Puberty

11.4K 1.1K 243
                                    

Beberapa bulan terakhir ini Humaira semakin merasa tidak nyaman berada di dalam rumah. Selain karena ruang privasinya dalam kamar semakin terjajah oleh Keysha, juga karena dia semakin gerah melihat papanya dijajah oleh wanita bernama Maria itu.

Seperti siang ini ketika Keysha belum pulang dari sekolah, Humaira terpaksa melihat kembali kemesraan kedua orang tua angkatnya itu di ruang makan. Dia yang kala itu sedang duduk membaca buku novel di sofa santai sambil memakan puding, harus mendengar pembicaraan mereka yang membuat kupingnya panas.

"Kamu siap-siap. Sebentar lagi kita berangkat," ucap Fahri menatap wajah Maria sembari membelai lembut pipinya.

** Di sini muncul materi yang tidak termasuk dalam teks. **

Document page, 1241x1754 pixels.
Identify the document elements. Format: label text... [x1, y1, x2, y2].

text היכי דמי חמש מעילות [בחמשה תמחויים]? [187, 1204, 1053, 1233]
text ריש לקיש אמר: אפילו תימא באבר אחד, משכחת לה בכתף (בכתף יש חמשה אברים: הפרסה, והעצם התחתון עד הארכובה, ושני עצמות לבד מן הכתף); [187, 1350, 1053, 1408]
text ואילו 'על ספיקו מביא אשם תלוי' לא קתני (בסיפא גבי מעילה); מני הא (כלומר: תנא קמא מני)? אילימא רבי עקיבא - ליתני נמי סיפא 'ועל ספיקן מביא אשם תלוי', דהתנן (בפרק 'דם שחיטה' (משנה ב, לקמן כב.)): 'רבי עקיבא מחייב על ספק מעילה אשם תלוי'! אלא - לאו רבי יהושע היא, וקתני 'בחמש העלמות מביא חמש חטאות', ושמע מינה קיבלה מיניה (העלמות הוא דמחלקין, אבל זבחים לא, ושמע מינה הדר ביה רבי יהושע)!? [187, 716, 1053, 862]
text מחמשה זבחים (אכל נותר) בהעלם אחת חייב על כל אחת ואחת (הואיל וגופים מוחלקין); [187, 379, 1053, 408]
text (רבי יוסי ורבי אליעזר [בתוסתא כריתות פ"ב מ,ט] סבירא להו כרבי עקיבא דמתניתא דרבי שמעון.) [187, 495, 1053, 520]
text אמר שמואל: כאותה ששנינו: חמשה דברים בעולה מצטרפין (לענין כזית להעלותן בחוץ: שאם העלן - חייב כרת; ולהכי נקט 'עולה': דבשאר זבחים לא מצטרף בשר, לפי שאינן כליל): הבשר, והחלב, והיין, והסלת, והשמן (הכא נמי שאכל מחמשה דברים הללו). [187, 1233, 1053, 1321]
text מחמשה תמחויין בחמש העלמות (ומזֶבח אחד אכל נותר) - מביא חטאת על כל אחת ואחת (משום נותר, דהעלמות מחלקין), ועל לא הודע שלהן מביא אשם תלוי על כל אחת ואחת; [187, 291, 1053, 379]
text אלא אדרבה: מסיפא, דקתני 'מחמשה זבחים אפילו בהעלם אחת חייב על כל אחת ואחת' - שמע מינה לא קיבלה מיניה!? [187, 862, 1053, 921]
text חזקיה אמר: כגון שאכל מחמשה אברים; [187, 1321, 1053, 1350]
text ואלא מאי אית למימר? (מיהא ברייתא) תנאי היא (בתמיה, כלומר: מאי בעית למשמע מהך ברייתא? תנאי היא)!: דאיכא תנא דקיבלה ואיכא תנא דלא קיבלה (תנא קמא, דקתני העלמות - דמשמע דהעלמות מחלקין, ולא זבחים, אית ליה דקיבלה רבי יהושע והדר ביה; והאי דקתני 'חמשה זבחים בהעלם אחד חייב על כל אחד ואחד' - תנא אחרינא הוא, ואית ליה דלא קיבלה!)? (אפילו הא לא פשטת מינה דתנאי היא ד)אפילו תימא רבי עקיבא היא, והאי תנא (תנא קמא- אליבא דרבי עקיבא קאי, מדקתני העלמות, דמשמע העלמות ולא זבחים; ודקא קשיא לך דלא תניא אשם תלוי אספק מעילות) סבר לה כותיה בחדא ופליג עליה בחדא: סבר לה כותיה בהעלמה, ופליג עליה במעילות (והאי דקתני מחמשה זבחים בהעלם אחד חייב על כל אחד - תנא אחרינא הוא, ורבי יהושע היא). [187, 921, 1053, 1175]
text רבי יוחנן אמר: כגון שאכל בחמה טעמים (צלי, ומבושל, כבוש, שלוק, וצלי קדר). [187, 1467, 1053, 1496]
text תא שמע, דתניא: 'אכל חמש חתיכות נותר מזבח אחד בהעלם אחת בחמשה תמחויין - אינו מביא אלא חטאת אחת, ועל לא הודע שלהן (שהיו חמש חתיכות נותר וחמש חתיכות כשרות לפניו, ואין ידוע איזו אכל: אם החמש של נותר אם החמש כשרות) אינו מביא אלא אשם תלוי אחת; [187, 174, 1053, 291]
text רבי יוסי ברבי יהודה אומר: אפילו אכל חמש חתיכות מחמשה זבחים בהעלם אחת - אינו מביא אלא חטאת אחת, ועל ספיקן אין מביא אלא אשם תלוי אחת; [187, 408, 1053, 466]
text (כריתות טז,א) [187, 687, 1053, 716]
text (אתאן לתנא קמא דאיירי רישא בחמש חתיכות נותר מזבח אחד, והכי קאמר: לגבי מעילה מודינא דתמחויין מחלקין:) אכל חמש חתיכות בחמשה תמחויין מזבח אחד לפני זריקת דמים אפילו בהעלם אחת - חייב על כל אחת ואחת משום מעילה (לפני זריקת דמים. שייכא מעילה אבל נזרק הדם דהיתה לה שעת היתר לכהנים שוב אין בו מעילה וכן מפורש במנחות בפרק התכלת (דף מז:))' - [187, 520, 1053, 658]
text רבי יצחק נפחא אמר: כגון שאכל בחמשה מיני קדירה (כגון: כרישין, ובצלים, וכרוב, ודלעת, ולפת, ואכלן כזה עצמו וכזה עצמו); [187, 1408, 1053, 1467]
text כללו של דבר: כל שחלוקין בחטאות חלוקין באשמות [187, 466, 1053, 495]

"Mau ke mana?" tanya Maria menyendokkan nasi ayam teriyaki buatannya untuk disuapkan ke mulut Fahri. Mereka memang sengaja makan sepiring berdua agar lebih romantis. Fahri yang meminta begitu.

"Menemaniku ke Surabaya. Rekanan dari pabrik semen menjamuku di hotel Shangri-la. Dan biasanya mereka menyediakan wanita penghibur untuk memberi pelayanan pada kami," jawab Fahri usai nengunyah dan menelan nasi ayam teriyaki buatan isterinya.

Maria urung menyendokkan nasi. Matanya membulat mendengar jawaban Fahri.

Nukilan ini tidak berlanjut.